3. The method for tracing the source of covert cooperative attacks on heterogeneous industrial sensor networks according to claim 1, characterized in that, In step S3, the asynchronous time alignment is achieved by constructing a common time axis based on the minimum sampling period and combining it with a missing measurement mask. The confidence weighting is determined based on the sensor health status, communication stability, and historical drift. The baseline state estimate is obtained by constraint optimization that satisfies the physical invariance baseline. The baseline residual interval is determined by the confidence interval of the residual statistical distribution under the calibration conditions.
4. The method for tracing the source of covert cooperative attacks on heterogeneous industrial sensor networks according to claim 1, characterized in that, In step S4, the time delay matching degree is used to characterize the degree of matching between the actual abnormal propagation time delay between node pairs and the normal propagation time delay interval. The closed-loop constraint non-closure degree is used to characterize the degree to which the residuals of multiple nodes in the same process closed loop cannot cancel each other after time delay compensation. The abnormal characterization vector is composed of at least the node residual amplitude, residual change rate, time delay matching degree and closed-loop non-closure amount.
5. The method for tracing the source of covert cooperative attacks on heterogeneous industrial sensor networks according to claim 1, characterized in that, In step S5, nodes that satisfy the condition of continuous residual out-of-bounds and consistent abnormal representation vector direction within multiple consecutive monitoring windows are identified as abnormal seed nodes. Starting from the abnormal seed nodes, the abnormal propagation subgraph is expanded by combining the abnormal start time, abnormal correlation strength and propagation direction to obtain local suspected propagation areas. Candidate suspected source nodes are identified based on nodes whose shared abnormal excitation intensity exceeds a preset threshold.

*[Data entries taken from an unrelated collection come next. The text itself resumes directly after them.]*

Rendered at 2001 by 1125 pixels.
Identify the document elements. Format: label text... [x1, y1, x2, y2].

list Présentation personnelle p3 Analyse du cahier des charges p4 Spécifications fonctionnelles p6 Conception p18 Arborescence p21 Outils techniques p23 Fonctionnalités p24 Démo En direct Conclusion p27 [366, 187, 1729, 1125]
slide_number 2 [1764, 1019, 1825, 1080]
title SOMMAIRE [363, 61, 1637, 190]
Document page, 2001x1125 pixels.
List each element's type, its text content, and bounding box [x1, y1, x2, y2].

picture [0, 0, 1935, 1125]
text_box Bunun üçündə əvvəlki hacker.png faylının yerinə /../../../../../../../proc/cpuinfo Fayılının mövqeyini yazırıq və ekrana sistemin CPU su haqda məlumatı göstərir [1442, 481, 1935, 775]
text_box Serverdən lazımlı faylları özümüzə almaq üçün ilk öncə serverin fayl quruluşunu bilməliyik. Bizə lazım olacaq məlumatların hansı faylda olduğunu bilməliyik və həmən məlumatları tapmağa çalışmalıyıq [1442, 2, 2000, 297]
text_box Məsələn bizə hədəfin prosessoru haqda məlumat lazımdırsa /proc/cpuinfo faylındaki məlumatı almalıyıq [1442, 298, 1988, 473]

6. The method for tracing the source of covert cooperative attacks on heterogeneous industrial sensor networks according to claim 1, characterized in that, In step S6, the reverse path inversion includes: searching for reachable paths along the reverse edges of the anomaly propagation subgraph starting from each candidate suspected source node; traversing the set of candidate suspected source nodes and their propagation path combinations; calculating the interpretation residuals of each propagation path combination for the observed anomaly and the corresponding constraint violation costs; eliminating paths that can be independently explained by a single natural disturbance, equipment aging, or communication jitter; and selecting the candidate suspected source node combinations with the minimum comprehensive interpretation cost and that satisfy the physical invariance benchmark as the set of malicious collaborative attack source nodes.
7. The method for tracing the source of covert cooperative attacks on heterogeneous industrial sensor networks according to claim 1, characterized in that, In step S7, a coordinated attack warning is output only when the set of malicious coordinated attack source nodes involves at least two sensor groups that have a physical coupling relationship and their corresponding confidence level is higher than a preset warning threshold. Otherwise, mark the current abnormal event as an event to be verified and continue to expand the subsequent monitoring window.